Required work :: Restate each of the lines given below, word for word.

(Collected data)
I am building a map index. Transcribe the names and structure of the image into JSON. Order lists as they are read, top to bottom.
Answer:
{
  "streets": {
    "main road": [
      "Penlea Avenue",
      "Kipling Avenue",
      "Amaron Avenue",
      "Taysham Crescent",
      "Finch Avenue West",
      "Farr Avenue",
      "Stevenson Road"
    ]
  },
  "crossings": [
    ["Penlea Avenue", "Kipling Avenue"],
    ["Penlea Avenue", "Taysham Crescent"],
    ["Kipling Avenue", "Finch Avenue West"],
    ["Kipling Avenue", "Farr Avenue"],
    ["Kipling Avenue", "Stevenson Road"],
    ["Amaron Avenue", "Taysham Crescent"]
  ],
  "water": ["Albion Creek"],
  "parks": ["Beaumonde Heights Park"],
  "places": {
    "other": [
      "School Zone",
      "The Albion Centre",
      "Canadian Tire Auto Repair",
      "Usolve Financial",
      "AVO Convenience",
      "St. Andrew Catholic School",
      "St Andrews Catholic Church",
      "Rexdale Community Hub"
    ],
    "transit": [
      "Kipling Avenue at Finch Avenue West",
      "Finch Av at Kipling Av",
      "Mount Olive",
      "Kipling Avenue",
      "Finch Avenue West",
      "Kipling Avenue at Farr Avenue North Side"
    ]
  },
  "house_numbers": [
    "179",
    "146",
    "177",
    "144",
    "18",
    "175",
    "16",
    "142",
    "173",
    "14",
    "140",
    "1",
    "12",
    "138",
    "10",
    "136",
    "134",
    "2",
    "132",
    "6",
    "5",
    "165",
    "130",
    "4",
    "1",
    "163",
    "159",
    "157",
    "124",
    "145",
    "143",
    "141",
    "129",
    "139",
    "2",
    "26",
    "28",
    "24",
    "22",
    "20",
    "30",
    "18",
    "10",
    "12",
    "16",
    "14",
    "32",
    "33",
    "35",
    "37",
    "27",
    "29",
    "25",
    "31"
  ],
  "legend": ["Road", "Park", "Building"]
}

Exercise output ::
I am building a map index. Transcribe the names and structure of the image into JSON. Order lists as they are read, top to bottom.
Answer:
{
  "streets": {
    "main road": [
      "Penlea Avenue",
      "Kipling Avenue",
      "Amaron Avenue",
      "Taysham Crescent",
      "Finch Avenue West",
      "Farr Avenue",
      "Stevenson Road"
    ]
  },
  "crossings": [
    ["Penlea Avenue", "Kipling Avenue"],
    ["Penlea Avenue", "Taysham Crescent"],
    ["Kipling Avenue", "Finch Avenue West"],
    ["Kipling Avenue", "Farr Avenue"],
    ["Kipling Avenue", "Stevenson Road"],
    ["Amaron Avenue", "Taysham Crescent"]
  ],
  "water": ["Albion Creek"],
  "parks": ["Beaumonde Heights Park"],
  "places": {
    "other": [
      "School Zone",
      "The Albion Centre",
      "Canadian Tire Auto Repair",
      "Usolve Financial",
      "AVO Convenience",
      "St. Andrew Catholic School",
      "St Andrews Catholic Church",
      "Rexdale Community Hub"
    ],
    "transit": [
      "Kipling Avenue at Finch Avenue West",
      "Finch Av at Kipling Av",
      "Mount Olive",
      "Kipling Avenue",
      "Finch Avenue West",
      "Kipling Avenue at Farr Avenue North Side"
    ]
  },
  "house_numbers": [
    "179",
    "146",
    "177",
    "144",
    "18",
    "175",
    "16",
    "142",
    "173",
    "14",
    "140",
    "1",
    "12",
    "138",
    "10",
    "136",
    "134",
    "2",
    "132",
    "6",
    "5",
    "165",
    "130",
    "4",
    "1",
    "163",
    "159",
    "157",
    "124",
    "145",
    "143",
    "141",
    "129",
    "139",
    "2",
    "26",
    "28",
    "24",
    "22",
    "20",
    "30",
    "18",
    "10",
    "12",
    "16",
    "14",
    "32",
    "33",
    "35",
    "37",
    "27",
    "29",
    "25",
    "31"
  ],
  "legend": ["Road", "Park", "Building"]
}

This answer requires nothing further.